__EXERCISE TEXT__:
☆ ☆ ☆
Archived from groups: comp.sys.ibm.pc.games.action (More info?)

Those temps can't be considered good. I had always heard anything over 60
degrees celsius (for an AMD CPU) would lead to instability. Your motherboard
temp sensor is reporting 43 degrees celsius? That is way too hot for a
motherboard to be running -- that sounds more like a CPU temp. What's the
ambient temp?
--
Remove nospam to email
<ANTant@zimage.com> wrote in message
news:0Yydndw7svjYKcTfRVn-sQ@mminternet.net...
> Hello!
>
> I have NO problems when I am not gaming, using 3D (openGL and Direct3D)
> screen savers, running atitools to stress test my ATI Radeon 9800 Pro
> AIW (128 MB) card for hours, cpuburn by itself for hours (highest was
> 154 F/67.8 C degrees, memtest86 for hours (all passed), etc. To me, it
> sounds like a combination of everything in game makes my computer too
> hot instead of individual compontent. What else can be getting hot
> beside the video card and motherboard during gaming? I doubt a sound
> card could. I have a HDD cooler so HDDs should be fine. You can see my
> full detailed system specifications at
> http://alpha.zimage.com/~ant/antfarm/about/computers.tx... (primary
> computer -- note that I have old stuff like old Quantum HDDs, CD burner,
> etc.).
>
> I notice my system would become unstable if my ASUS K8V SE Deluxe
> motherboard's temperature was at about and over 110 F/43 C degrees.
>
> Another problem is that my small room is always warm due to the location
> and it is upstair. I do not get sufficient cooling from the air
> condition. Opened window is useful when the weather is cool, but useless
> when it is warm or in a middle of a heat wave (100+ F/37.7 C degrees
> outside!). Big fans for my room and myself don't really help much
> either.
>
> Would getting a Thermaltake Silent Boost K8
> (http://www.thermaltake.com/coolers/venus/rs/a1838.htm) to cool the
> AMD Athlon 64 CPU down help at all? Again, going up to 154 with cpuburn
> did not have any problems. However, BIOS and ASUS PC Probe say 140+
> F/60+ C degrees is overheating so I might as well get a better CPU
> cooler. I was thinking of readding my old squirrel fan blower (used it
> for my old Voodoo2 card that kept overheating years ago) in the PC case,
> but would it help and where would I put it? Would these be enough? I
> already have Arctic Cooling VGA Silencer revision 2 for the video card
> (had dot problems in DOOM 3 due to heat issue), a 3 fan HDD Peeze
> cooler, two 80 mm case fans, and an Antec Model SL400 (400 watts; 80mm
> and 92mm fans) power supply. Isn't this enough? I have two front vents
> (HDD cooler in the middle of the full-tower ATX case and at the bottom
> that is part of the case). The power supply fans blow out the heat in
> the back (1/4th down from the top of the case and feels like a heater
> (not hot; very warm though)), and there is another vent at the top (no
> air blow out -- maybe a good place for the squirrel fan?) Note: I have
> had this case since July 1998 and I never had problems with P2 300 Mhz,
> P3 600 Mhz, and Athlon XP 2200+ setups before getting an Athlon 64
> 3200+.
☆ ☆ ☆
__DATASET EXCERPTS__:
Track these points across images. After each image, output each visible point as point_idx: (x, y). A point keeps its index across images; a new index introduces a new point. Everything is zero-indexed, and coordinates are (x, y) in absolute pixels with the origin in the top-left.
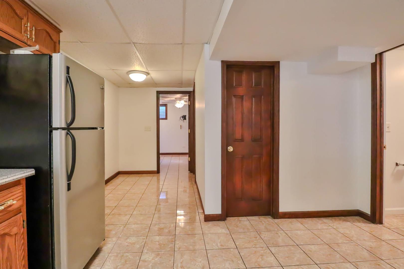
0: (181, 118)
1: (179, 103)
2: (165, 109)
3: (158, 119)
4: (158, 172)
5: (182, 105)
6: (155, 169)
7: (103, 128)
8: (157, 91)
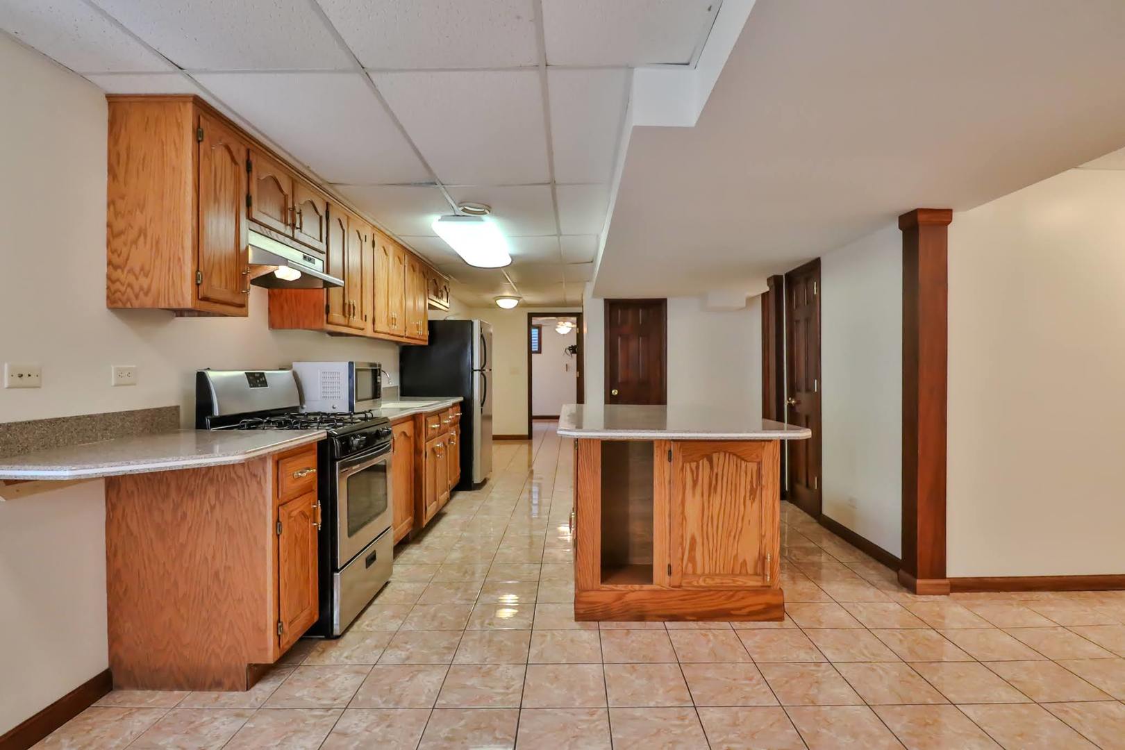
0: (568, 351)
1: (562, 325)
2: (537, 333)
3: (530, 352)
4: (530, 437)
5: (569, 330)
6: (526, 433)
7: (490, 370)
8: (529, 314)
☆ ☆ ☆
__QUESTIONS__:
1. Render the point-tracking listing as a numbered list, from its first line up to and including the line with "3: (158, 119)", omitting blank lines and the pictures.
2. Continue the newsgroup post about PC overheating from the point where it stops.

__ANSWERS BY TASK__:
1.
1. Track these points across images. After each image, output each visible point as point_idx: (x, y). A point keeps its index across images; a new index introduces a new point. Everything is zero-indexed, and coordinates are (x, y) in absolute pixels with the origin in the top-left.
2. 0: (181, 118)
3. 1: (179, 103)
4. 2: (165, 109)
5. 3: (158, 119)

2.
>
> The fans speed to be working normally according to ASUS PC Probe and
> BIOS:
> -CPU Fan (the one from the retail CPU box): 59xx
> -Chassis Fan: 2556 (forgot which fan is connected to this -- don't
> have a chassis fan)
> -Power fan is not hooked up to the sensors, but I know it is blowing.
> -Note: Voltage graphs looked stable when gaming and not.
>
> Any suggestions on how to make my system cooler when gaming? I don't
> want to go overboard like getting water cooling system. I need to fix
> it before summer comes alone and so I can get back into gaming. Thank
> you in advance. :) 
> --
> "Be thine enemy an ant, see in him an elephant." --Turkish Proverb
> /\___/\
> / /\ /\ \ Ant @ The Ant Farm: http://antfarm.ma.cx
> | |o o| | Ant's Quality Foraged Links: http://aqfl.net (offline)
> \ _ / Please remove ANT if replying by e-mail.
> ( )
Related resources
April 11, 2005 6:17:36 PM

Archived from groups: comp.sys.ibm.pc.games.action (More info?)

Thus spake "moondusterone" <moondusterone@mindspring.com>, Mon, 11 Apr 2005
03:51:39 GMT, Anno Domini:

>more fans?

Or an Antec case. Love IS an Antec Sonata case :) 

--
A killfile is a friend for life.

Replace 'spamfree' with the other word for 'maze' to reply via email.
Anonymous
April 11, 2005 8:56:25 PM

Archived from groups: comp.sys.ibm.pc.games.action (More info?)

ANTant@zimage.com wrote:
> Hello!
>
> I have a dilemma.


Remove the side of the case and leave it off. No amount of fans will
keep your PC cooler than that...
Anonymous
April 11, 2005 8:56:26 PM

Archived from groups: comp.sys.ibm.pc.games.action (More info?)

Not true. I have two systems that feature 120mm side cover fans that blow
right on the CPU (in addition to 90mm Vantec Tornado fans blowing on the
heatsinks). If I run the system w/o the side covers the CPU's run noticeably
hotter.

--
Remove nospam to email
"Smart Feet" <smartfeet@yourshoes.com> wrote in message
news:Z_x6e.7620$um4.1613@fe1.columbus.rr.com...
> ANTant@zimage.com wrote:
>> Hello!
>>
>> I have a dilemma.
>
>
> Remove the side of the case and leave it off. No amount of fans will keep
> your PC cooler than that...
Anonymous
April 11, 2005 10:10:09 PM

Archived from groups: comp.sys.ibm.pc.games.action (More info?)

60c is quite high to be honest, mine is currently idling at 35c, and it says
ambient is about 30c.

You could try the Akasa AK-913 cooler
http://www.akasa.com.tw/spec/coolers/spec_ak_913.htm

Another good cpu cooler is the Arctic Cooling Freezer 64:
http://www.arctic-cooling.com/cpu2.php?idx=10&disc

They were rated 1st and 2nd best in custompc magazine in the UK.

I would also suggest getting memtest86 and test your memory as my wifes PC
had similar problems and I swapped the memory out and problem ended.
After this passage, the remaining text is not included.